His moustache was very stiff and military. The neatness of his attire was almost incredible. I believe a speck of dust would have caused him more pain than a bullet wound.
Belgian generals with moustaches, 1917

What did a military moustache look like in 1916?

Like that. Those are Belgian generals in 1917. That's courtesy of a contemporary news service and the ever-lovin' Library of Congress. You don't believe they were common? You object to that tuft of hair under Branagh's lower lip? Here's a whole row of Belgians.

A bunch of Belgians with moustaches during World War I. Notice that one of them has the same facial hair as Hercule Poirot in the latest film.
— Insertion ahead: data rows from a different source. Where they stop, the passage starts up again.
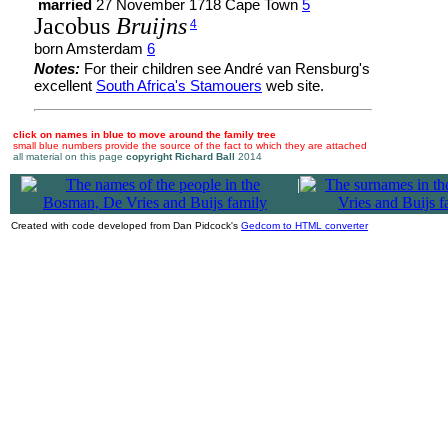
married
27 November 1718 Cape Town
5
Jacobus
Bruijns
4
born Amsterdam
6
Notes:
For their children see André van Rensburg's
excellent
South Africa's Stamouers
web site.
click on names in blue to move around the family tree
small blue numbers provide the source of the fact to which they are attached
all material on this page
copyright Richard Ball
2014
|
Created with code developed from Dan Pidcock's
Gedcom to HTML converter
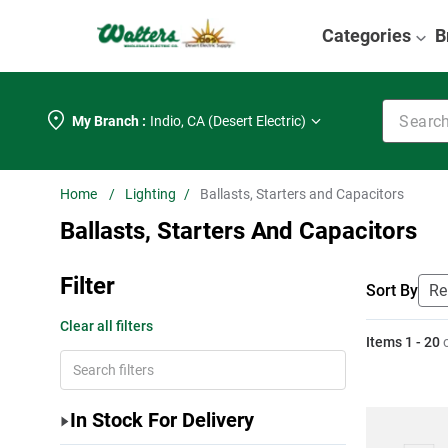
Categories
B
Search k
My Branch :
Indio
,
CA (Desert Electric)
Lighting
Ballasts, Starters and Capacitors
Ballasts, Starters And Capacitors
Filter
Sort By
Clear all filters
Items
1
-
20
In Stock For Delivery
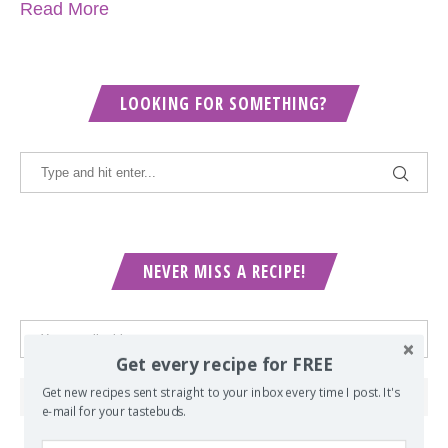
Read More
LOOKING FOR SOMETHING?
NEVER MISS A RECIPE!
Get every recipe for FREE
Get new recipes sent straight to your inbox every time I post. It's
e-mail for your tastebuds.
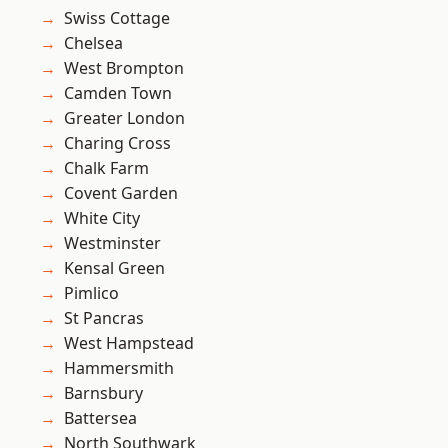
Swiss Cottage
Chelsea
West Brompton
Camden Town
Greater London
Charing Cross
Chalk Farm
Covent Garden
White City
Westminster
Kensal Green
Pimlico
St Pancras
West Hampstead
Hammersmith
Barnsbury
Battersea
North Southwark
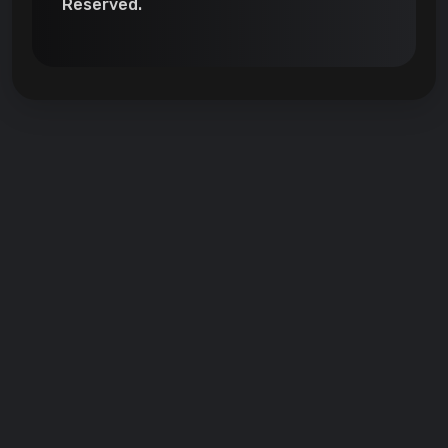
Reserved.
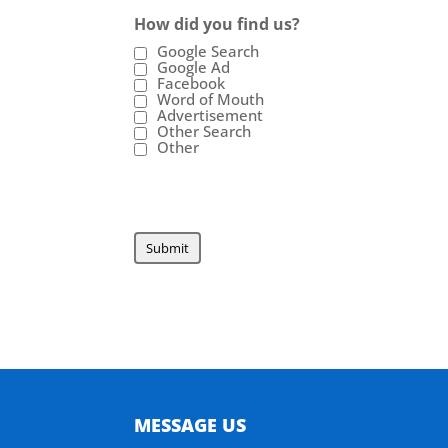
How did you find us?
Google Search
Google Ad
Facebook
Word of Mouth
Advertisement
Other Search
Other
MESSAGE US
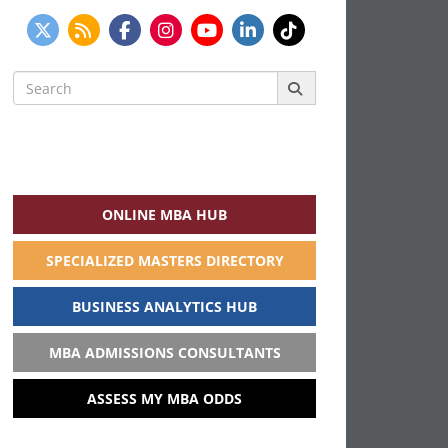
Search
for:
ONLINE MBA HUB
SPECIALIZED MASTERS DIRECTORY
BUSINESS ANALYTICS HUB
MBA ADMISSIONS CONSULTANTS
ASSESS MY MBA ODDS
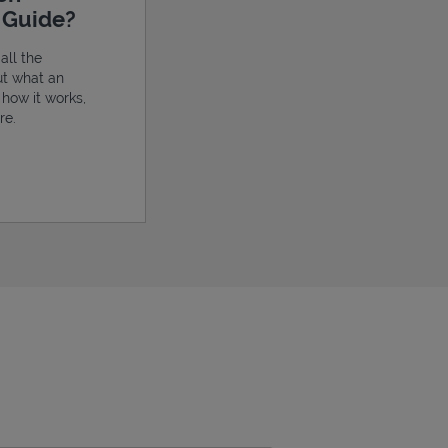
e Guide?
all the
ut what an
, how it works,
re.
ens in New Tab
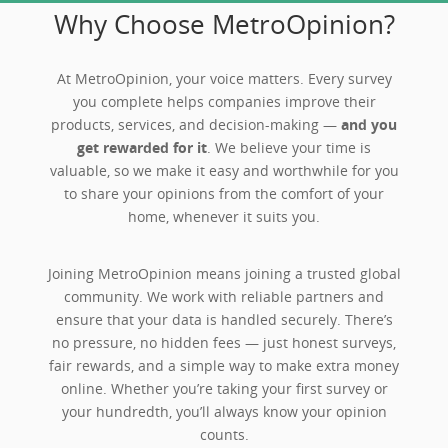
Why Choose MetroOpinion?
At MetroOpinion, your voice matters. Every survey
you complete helps companies improve their
products, services, and decision-making —
and you
get rewarded for it
. We believe your time is
valuable, so we make it easy and worthwhile for you
to share your opinions from the comfort of your
home, whenever it suits you.
Joining MetroOpinion means joining a trusted global
community. We work with reliable partners and
ensure that your data is handled securely. There’s
no pressure, no hidden fees — just honest surveys,
fair rewards, and a simple way to make extra money
online. Whether you’re taking your first survey or
your hundredth, you’ll always know your opinion
counts.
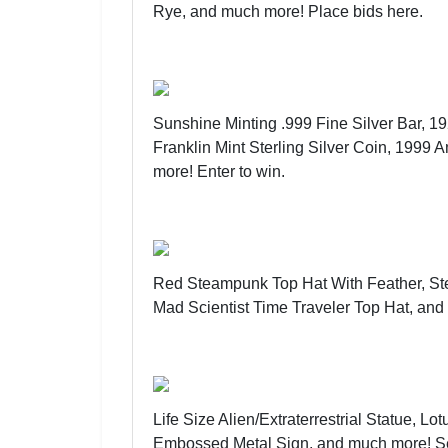
Rye, and much more!
Place bids here
.
Sunshine Minting .999 Fine Silver Bar, 
Franklin Mint Sterling Silver Coin, 1999 
more!
Enter to win
.
Red Steampunk Top Hat With Feather, St
Mad Scientist Time Traveler Top Hat, an
Life Size Alien/Extraterrestrial Statue,
Embossed Metal Sign, and much more!
S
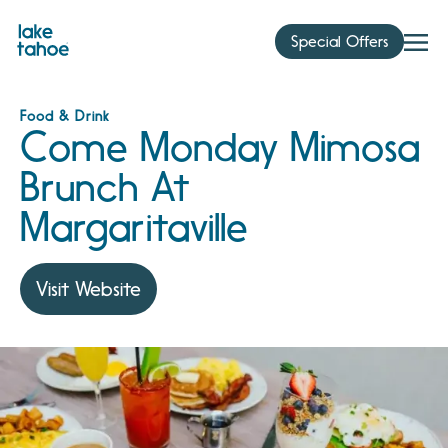
Skip
to
Special Offers
content
Food & Drink
Come Monday Mimosa
Brunch At
Margaritaville
Visit Website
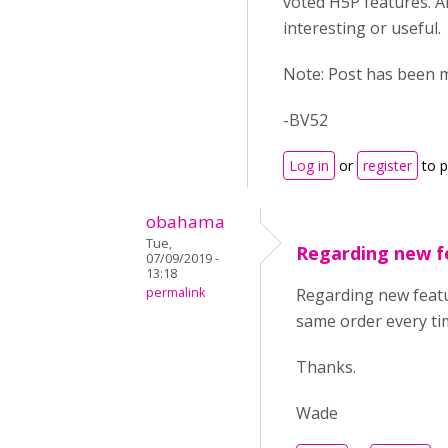
voted H5P features. A
interesting or useful.
Note: Post has been m
-BV52
Log in
or
register
to 
obahama
Tue,
Regarding new fe
07/09/2019 -
13:18
permalink
Regarding new featur
same order every t
Thanks.
Wade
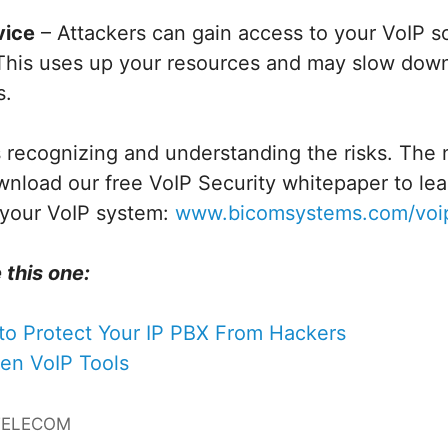
vice
– Attackers can gain access to your VoIP s
. This uses up your resources and may slow dow
s.
is recognizing and understanding the risks. The n
wnload our free VoIP Security whitepaper to le
 your VoIP system:
www.bicomsystems.com/voip
 this one:
to Protect Your IP PBX From Hackers
ten VoIP Tools
TELECOM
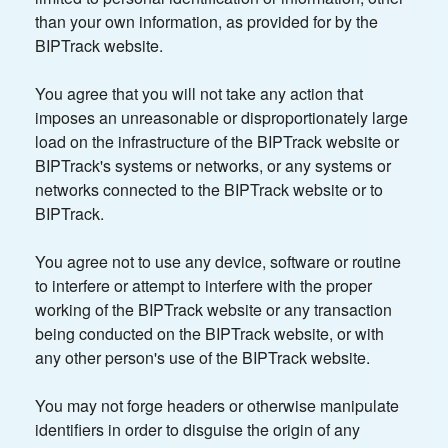
than your own information, as provided for by the
BIPTrack website.
You agree that you will not take any action that
imposes an unreasonable or disproportionately large
load on the infrastructure of the BIPTrack website or
BIPTrack's systems or networks, or any systems or
networks connected to the BIPTrack website or to
BIPTrack.
You agree not to use any device, software or routine
to interfere or attempt to interfere with the proper
working of the BIPTrack website or any transaction
being conducted on the BIPTrack website, or with
any other person's use of the BIPTrack website.
You may not forge headers or otherwise manipulate
identifiers in order to disguise the origin of any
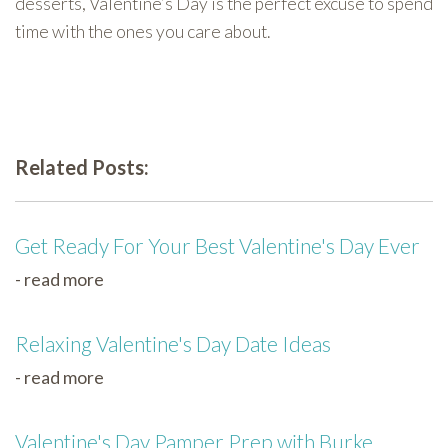
desserts, Valentine’s Day is the perfect excuse to spend
time with the ones you care about.
Related Posts:
Get Ready For Your Best Valentine's Day Ever
- read more
Relaxing Valentine's Day Date Ideas
- read more
Valentine's Day Pamper Prep with Burke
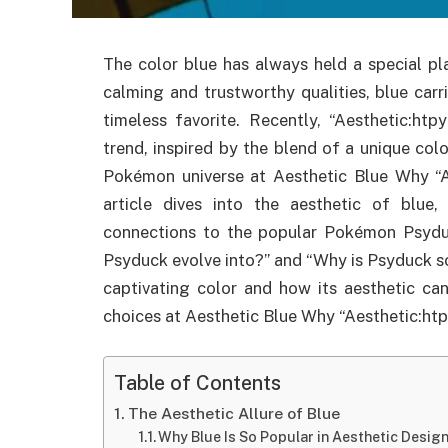
The color blue has always held a special pl
calming and trustworthy qualities, blue car
timeless favorite. Recently, “Aesthetic:ht
trend, inspired by the blend of a unique col
Pokémon universe at Aesthetic Blue Why “Ae
article dives into the aesthetic of blue, 
connections to the popular Pokémon Psyduc
Psyduck evolve into?” and “Why is Psyduck s
captivating color and how its aesthetic can
choices at Aesthetic Blue Why “Aesthetic:htp
Table of Contents
The Aesthetic Allure of Blue
Why Blue Is So Popular in Aesthetic Desig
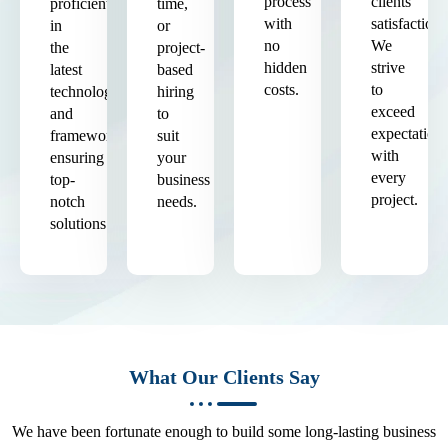
process
clients'
proficient
time,
with
satisfaction.
in
or
no
We
the
project-
hidden
strive
latest
based
costs.
to
technologies
hiring
exceed
and
to
expectation
frameworks,
suit
with
ensuring
your
every
top-
business
project.
notch
needs.
solutions.
What Our Clients Say
We have been fortunate enough to build some long-lasting business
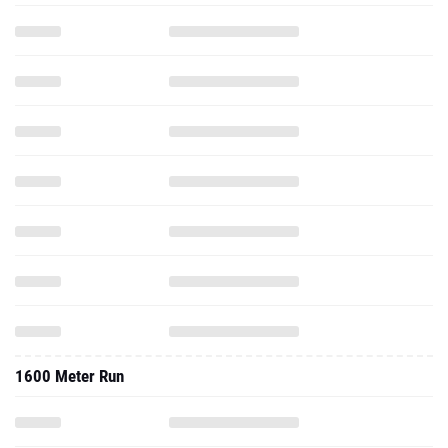
1600 Meter Run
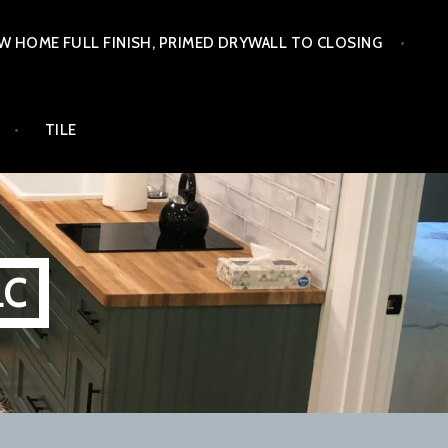
W HOME FULL FINISH, PRIMED DRYWALL TO CLOSING
TILE
LC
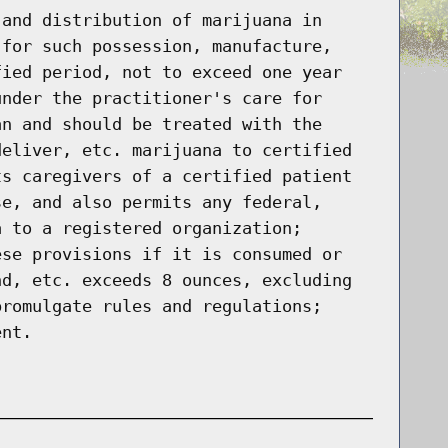
 and distribution of marijuana in
 for such possession, manufacture,
fied period, not to exceed one year
under the practitioner's care for
an and should be treated with the
deliver, etc. marijuana to certified
ts caregivers of a certified patient
se, and also permits any federal,
a to a registered organization;
ese provisions if it is consumed or
nd, etc. exceeds 8 ounces, excluding
promulgate rules and regulations;
ent.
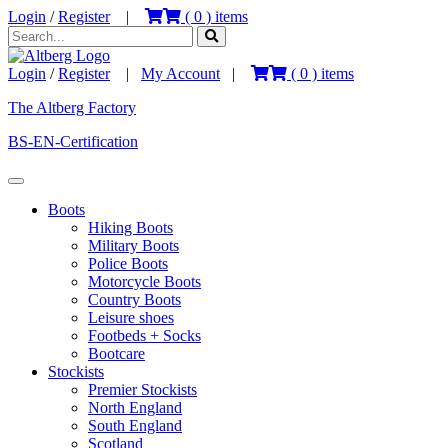
Login
/
Register
|
(
0
) items
Login
/
Register
|
My Account
|
(
0
) items
The Altberg Factory
BS-EN-Certification
Boots
Hiking Boots
Military Boots
Police Boots
Motorcycle Boots
Country Boots
Leisure shoes
Footbeds + Socks
Bootcare
Stockists
Premier Stockists
North England
South England
Scotland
Branagh's Poirot, I would argue, is a Shakespearean hero. He's acting in a Shakespearean tragedy: over the top, magical realism and all. Stuck in snowy Croatia rather than on the seacoast of Bohemia. Faced with absurdity upon absurdity, as the ridiculous clues pile up and the even more ludicrous backstory narrates itself. Branagh's Poirot is a man who, as he explains, sees the world as it should be – and because it can never match up to that perfection, he notes all the discrepancies. That's what makes him 'probably the world's greatest detective'. That's also what makes him a tragic figure. The world is unraveling – largely because self-indulgent people like those in Agatha Christie stories believe it should cater to their whims. In the end, even Hercule Poirot has to give up.

As he told the governess in Jerusalem, 'I do not slay the lion.'

This film may not be your grandmother's Agatha Christie. But that is a historically correct moustache, darn it.